A Kikwit, un autre coin de la République jadis réputé « cité d’ambiance » pour avoir donné plusieurs musiciens de renommée comme King Kester Emeneya, Reddy Amisi, et autres et où il faisait beau vivre, l’on signale, désormais, de nombreux cas d’assassinats dont celui d’un prêtre catholique. Le mobile de son assassinat reste encore non élucidé.

Des cas d’assassinats ou de vols à main armée perpétrés dans des domiciles par des inciviques non identifiés, sont aussi enregistrés. Ce prêtre a été assassiné au couvent en plus du médecin chef de zone de santé de Kikwit sud, Dr Aimé Kavunga Pata, président de l’ordre des médecins du Kwilu, qui a été attaqué par des hommes armés qui ont emporté une bonne partie de ses biens de valeur.

Différentes personnalités de la ville de Kikwit, notamment l’évêque du diocèse, Mgr Timothée Bodika, la société civile, la notabilité de la ville, ont condamné ces actes tout en insistant sur la sécurisation des personnes et de leurs biens.
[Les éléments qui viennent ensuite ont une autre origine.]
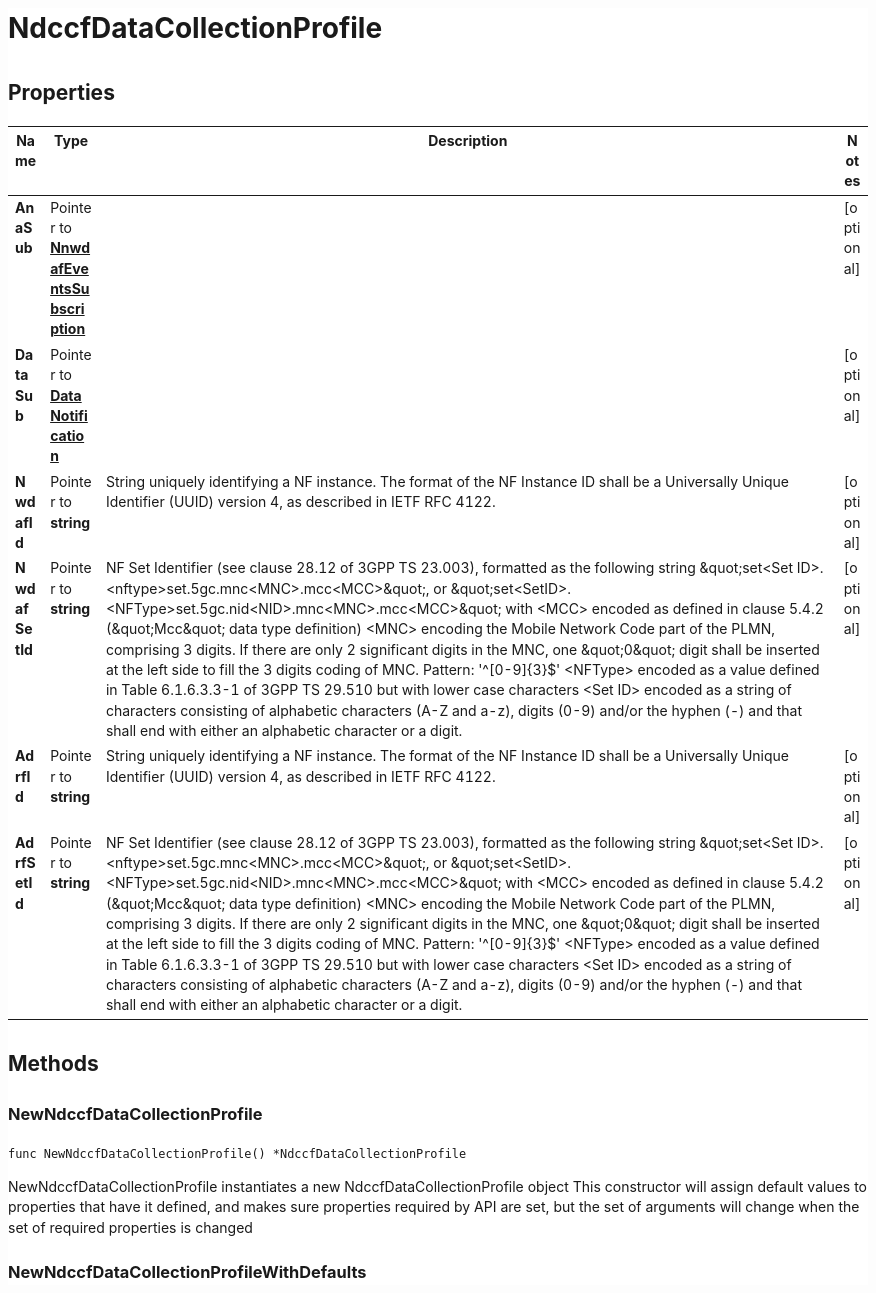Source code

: # NdccfDataCollectionProfile

## Properties

Name | Type | Description | Notes
------------ | ------------- | ------------- | -------------
**AnaSub** | Pointer to [**NnwdafEventsSubscription**](NnwdafEventsSubscription.md) |  | [optional] 
**DataSub** | Pointer to [**DataNotification**](DataNotification.md) |  | [optional] 
**NwdafId** | Pointer to **string** | String uniquely identifying a NF instance. The format of the NF Instance ID shall be a  Universally Unique Identifier (UUID) version 4, as described in IETF RFC 4122.   | [optional] 
**NwdafSetId** | Pointer to **string** | NF Set Identifier (see clause 28.12 of 3GPP TS 23.003), formatted as the following string \&quot;set&lt;Set ID&gt;.&lt;nftype&gt;set.5gc.mnc&lt;MNC&gt;.mcc&lt;MCC&gt;\&quot;, or  \&quot;set&lt;SetID&gt;.&lt;NFType&gt;set.5gc.nid&lt;NID&gt;.mnc&lt;MNC&gt;.mcc&lt;MCC&gt;\&quot; with  &lt;MCC&gt; encoded as defined in clause 5.4.2 (\&quot;Mcc\&quot; data type definition)  &lt;MNC&gt; encoding the Mobile Network Code part of the PLMN, comprising 3 digits.    If there are only 2 significant digits in the MNC, one \&quot;0\&quot; digit shall be inserted    at the left side to fill the 3 digits coding of MNC.  Pattern: &#39;^[0-9]{3}$&#39; &lt;NFType&gt; encoded as a value defined in Table 6.1.6.3.3-1 of 3GPP TS 29.510 but    with lower case characters &lt;Set ID&gt; encoded as a string of characters consisting of    alphabetic characters (A-Z and a-z), digits (0-9) and/or the hyphen (-) and that    shall end with either an alphabetic character or a digit.   | [optional] 
**AdrfId** | Pointer to **string** | String uniquely identifying a NF instance. The format of the NF Instance ID shall be a  Universally Unique Identifier (UUID) version 4, as described in IETF RFC 4122.   | [optional] 
**AdrfSetId** | Pointer to **string** | NF Set Identifier (see clause 28.12 of 3GPP TS 23.003), formatted as the following string \&quot;set&lt;Set ID&gt;.&lt;nftype&gt;set.5gc.mnc&lt;MNC&gt;.mcc&lt;MCC&gt;\&quot;, or  \&quot;set&lt;SetID&gt;.&lt;NFType&gt;set.5gc.nid&lt;NID&gt;.mnc&lt;MNC&gt;.mcc&lt;MCC&gt;\&quot; with  &lt;MCC&gt; encoded as defined in clause 5.4.2 (\&quot;Mcc\&quot; data type definition)  &lt;MNC&gt; encoding the Mobile Network Code part of the PLMN, comprising 3 digits.    If there are only 2 significant digits in the MNC, one \&quot;0\&quot; digit shall be inserted    at the left side to fill the 3 digits coding of MNC.  Pattern: &#39;^[0-9]{3}$&#39; &lt;NFType&gt; encoded as a value defined in Table 6.1.6.3.3-1 of 3GPP TS 29.510 but    with lower case characters &lt;Set ID&gt; encoded as a string of characters consisting of    alphabetic characters (A-Z and a-z), digits (0-9) and/or the hyphen (-) and that    shall end with either an alphabetic character or a digit.   | [optional] 

## Methods

### NewNdccfDataCollectionProfile

`func NewNdccfDataCollectionProfile() *NdccfDataCollectionProfile`

NewNdccfDataCollectionProfile instantiates a new NdccfDataCollectionProfile object
This constructor will assign default values to properties that have it defined,
and makes sure properties required by API are set, but the set of arguments
will change when the set of required properties is changed

### NewNdccfDataCollectionProfileWithDefaults
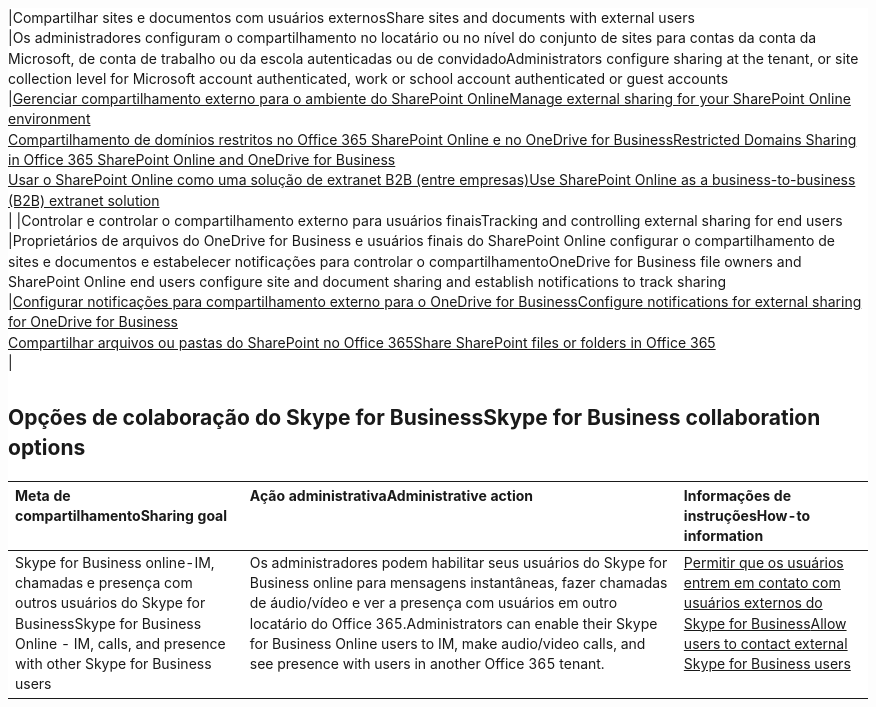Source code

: |<span data-ttu-id="3b6b7-142">Compartilhar sites e documentos com usuários externos</span><span class="sxs-lookup"><span data-stu-id="3b6b7-142">Share sites and documents with external users</span></span>  <br/> |<span data-ttu-id="3b6b7-143">Os administradores configuram o compartilhamento no locatário ou no nível do conjunto de sites para contas da conta da Microsoft, de conta de trabalho ou da escola autenticadas ou de convidado</span><span class="sxs-lookup"><span data-stu-id="3b6b7-143">Administrators configure sharing at the tenant, or site collection level for Microsoft account authenticated, work or school account authenticated or guest accounts</span></span>  <br/> |[<span data-ttu-id="3b6b7-144">Gerenciar compartilhamento externo para o ambiente do SharePoint Online</span><span class="sxs-lookup"><span data-stu-id="3b6b7-144">Manage external sharing for your SharePoint Online environment</span></span>](https://support.office.com/article/Manage-external-sharing-for-your-SharePoint-Online-environment-C8A462EB-0723-4B0B-8D0A-70FEAFE4BE85?ui=en-US&amp;rs=en-US&amp;ad=US) <br/> [<span data-ttu-id="3b6b7-145">Compartilhamento de domínios restritos no Office 365 SharePoint Online e no OneDrive for Business</span><span class="sxs-lookup"><span data-stu-id="3b6b7-145">Restricted Domains Sharing in Office 365 SharePoint Online and OneDrive for Business</span></span>](https://support.office.com/article/Restricted-Domains-Sharing-in-Office-365-SharePoint-Online-and-OneDrive-for-Business-5d7589cd-0997-4a00-a2ba-2320ec49c4e9) <br/> [<span data-ttu-id="3b6b7-146">Usar o SharePoint Online como uma solução de extranet B2B (entre empresas)</span><span class="sxs-lookup"><span data-stu-id="3b6b7-146">Use SharePoint Online as a business-to-business (B2B) extranet solution</span></span>](https://support.office.com/article/7b087413-165a-4e94-8871-4393e0b9c037) <br/> |
|<span data-ttu-id="3b6b7-147">Controlar e controlar o compartilhamento externo para usuários finais</span><span class="sxs-lookup"><span data-stu-id="3b6b7-147">Tracking and controlling external sharing for end users</span></span>  <br/> |<span data-ttu-id="3b6b7-148">Proprietários de arquivos do OneDrive for Business e usuários finais do SharePoint Online configurar o compartilhamento de sites e documentos e estabelecer notificações para controlar o compartilhamento</span><span class="sxs-lookup"><span data-stu-id="3b6b7-148">OneDrive for Business file owners and SharePoint Online end users configure site and document sharing and establish notifications to track sharing</span></span>  <br/> |[<span data-ttu-id="3b6b7-149">Configurar notificações para compartilhamento externo para o OneDrive for Business</span><span class="sxs-lookup"><span data-stu-id="3b6b7-149">Configure notifications for external sharing for OneDrive for Business</span></span>](https://support.office.com/article/Configure-notifications-for-external-sharing-for-OneDrive-for-Business-b640c693-f170-4227-b8c1-b0a7e0fa876b) <br/> [<span data-ttu-id="3b6b7-150">Compartilhar arquivos ou pastas do SharePoint no Office 365</span><span class="sxs-lookup"><span data-stu-id="3b6b7-150">Share SharePoint files or folders in Office 365</span></span>](https://support.office.com/article/1fe37332-0f9a-4719-970e-d2578da4941c) <br/> |
   
## <a name="skype-for-business-collaboration-options"></a><span data-ttu-id="3b6b7-151">Opções de colaboração do Skype for Business</span><span class="sxs-lookup"><span data-stu-id="3b6b7-151">Skype for Business collaboration options</span></span>

|<span data-ttu-id="3b6b7-152">**Meta de compartilhamento**</span><span class="sxs-lookup"><span data-stu-id="3b6b7-152">**Sharing goal**</span></span>|<span data-ttu-id="3b6b7-153">**Ação administrativa**</span><span class="sxs-lookup"><span data-stu-id="3b6b7-153">**Administrative action**</span></span>|<span data-ttu-id="3b6b7-154">**Informações de instruções**</span><span class="sxs-lookup"><span data-stu-id="3b6b7-154">**How-to information**</span></span>|
|:-----|:-----|:-----|
|<span data-ttu-id="3b6b7-155">Skype for Business online-IM, chamadas e presença com outros usuários do Skype for Business</span><span class="sxs-lookup"><span data-stu-id="3b6b7-155">Skype for Business Online - IM, calls, and presence with other Skype for Business users</span></span>  <br/> |<span data-ttu-id="3b6b7-156">Os administradores podem habilitar seus usuários do Skype for Business online para mensagens instantâneas, fazer chamadas de áudio/vídeo e ver a presença com usuários em outro locatário do Office 365.</span><span class="sxs-lookup"><span data-stu-id="3b6b7-156">Administrators can enable their Skype for Business Online users to IM, make audio/video calls, and see presence with users in another Office 365 tenant.</span></span>  <br/> |[<span data-ttu-id="3b6b7-157">Permitir que os usuários entrem em contato com usuários externos do Skype for Business</span><span class="sxs-lookup"><span data-stu-id="3b6b7-157">Allow users to contact external Skype for Business users</span></span>](https://support.office.com/article/b414873a-0059-4cd5-aea1-e5d0857dbc94) <br/> |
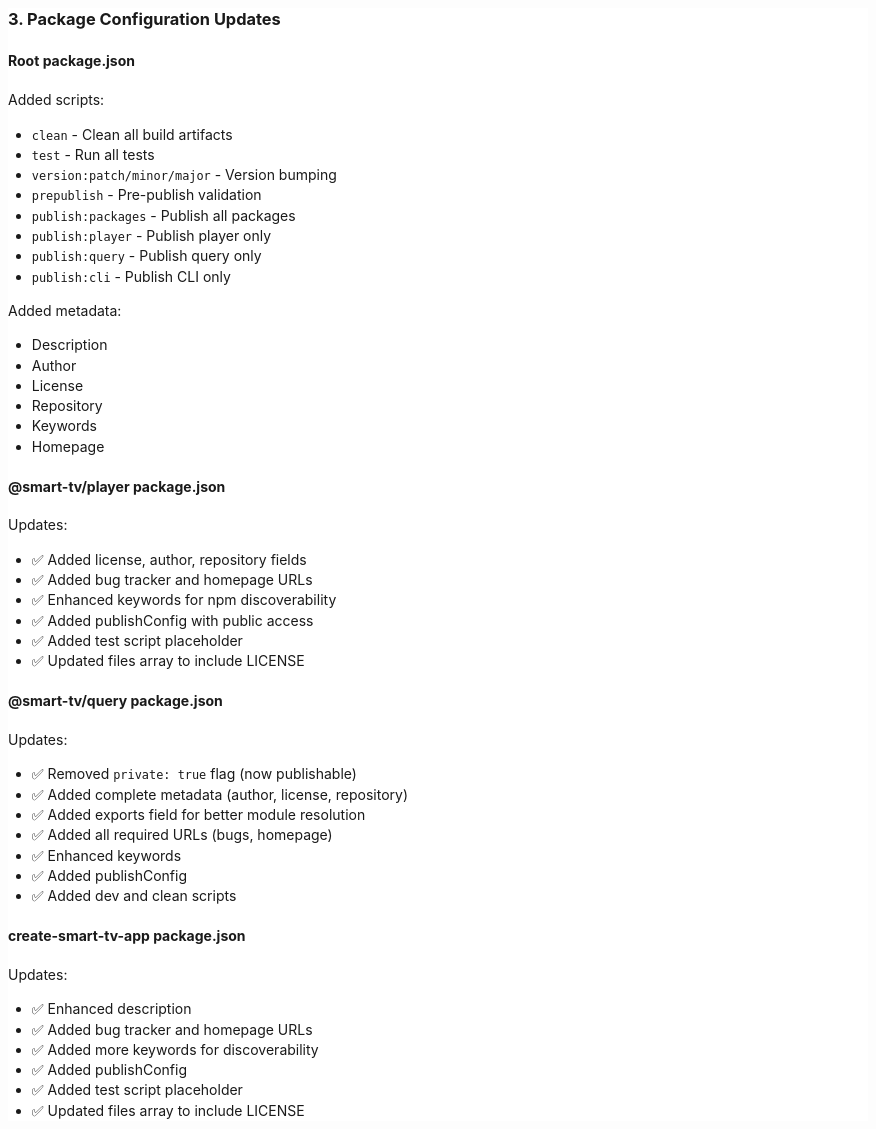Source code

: ### 3. Package Configuration Updates

#### Root package.json

Added scripts:

- `clean` - Clean all build artifacts
- `test` - Run all tests
- `version:patch/minor/major` - Version bumping
- `prepublish` - Pre-publish validation
- `publish:packages` - Publish all packages
- `publish:player` - Publish player only
- `publish:query` - Publish query only
- `publish:cli` - Publish CLI only

Added metadata:

- Description
- Author
- License
- Repository
- Keywords
- Homepage

#### @smart-tv/player package.json

Updates:

- ✅ Added license, author, repository fields
- ✅ Added bug tracker and homepage URLs
- ✅ Enhanced keywords for npm discoverability
- ✅ Added publishConfig with public access
- ✅ Added test script placeholder
- ✅ Updated files array to include LICENSE

#### @smart-tv/query package.json

Updates:

- ✅ Removed `private: true` flag (now publishable)
- ✅ Added complete metadata (author, license, repository)
- ✅ Added exports field for better module resolution
- ✅ Added all required URLs (bugs, homepage)
- ✅ Enhanced keywords
- ✅ Added publishConfig
- ✅ Added dev and clean scripts

#### create-smart-tv-app package.json

Updates:

- ✅ Enhanced description
- ✅ Added bug tracker and homepage URLs
- ✅ Added more keywords for discoverability
- ✅ Added publishConfig
- ✅ Added test script placeholder
- ✅ Updated files array to include LICENSE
A cela s’ajoutent des nombreuses marches organisées par des  structures de la société civile dont les jeunes catholiques, les médecins à travers la ville pour dénoncer et décrier la recrudescence de l’insécurité dans la ville.

Deux personnes dont un sous commissaire de la police et un adepte d’un ex- prêtre catholique, un exorciste bien connu dans la contrée, ont été tuées à la mission catholique d’Ifanzondo, située à une trentaine de kilomètres du chef-lieu du territoire d’Idiofa, dans la province du  Kwilu, lors d’un affrontement entre les éléments de la police et les adeptes de ce prêtre. Selon une source policière qui a livré l’information, les éléments de la police venaient de Bandundu ville avec un mandat d’amener du parquet général pour arrêter l’ex- prêtre afin de l’acheminer à Bandundu. Ces éléments de la police nationale se sont butés à une résistance farouche des adeptes, provoquant ainsi des affrontements au cours desquels le sous commissaire sera tué et deux autres policiers grièvement blessés tandis qu’un adepte de l’ex-prêtre a trouvé la mort. La dépouille mortelle du sous commissaire est à la morgue de l’Hôpital général de référence de Kikwit1 et les deux blessés de la police se trouvent également dans la même structure sanitaire tandis que l’ex- prêtre est entre les mains de la police de Kikwit.

Mieux vaut prévenir que guérir

Devant ce tableau si sombre, il y a lieu de dire que l’état à travers son ministère de l’intérieur a failli à ses obligations régaliennes de protéger les personnes et leurs biens. Les autorités qui devraient procéder par l’anticipation semblent être généralement prises au dépourvu et dépassées par les évènements. Dans la plupart des situations, ces derniers sont pris dans la gorge. Ce qui prouve à suffisance que ces pauvres citoyens paiement le prix de la médiocrité de leurs dirigeants très préoccupés par leurs postes à conserver à Kinshasa.

 « La sécurité doit devenir la religion des individus, celle pour laquelle ils renonceront à tout le reste. Cette envie de protection doit s’infiltrer partout. Elle doit devenir si impérieuse, si nécessaire que la liberté sera perçue comme un luxe que l’on ne peut malheureusement plus s’offrir ! (Nicolas Beuglet, écrivain et journaliste français).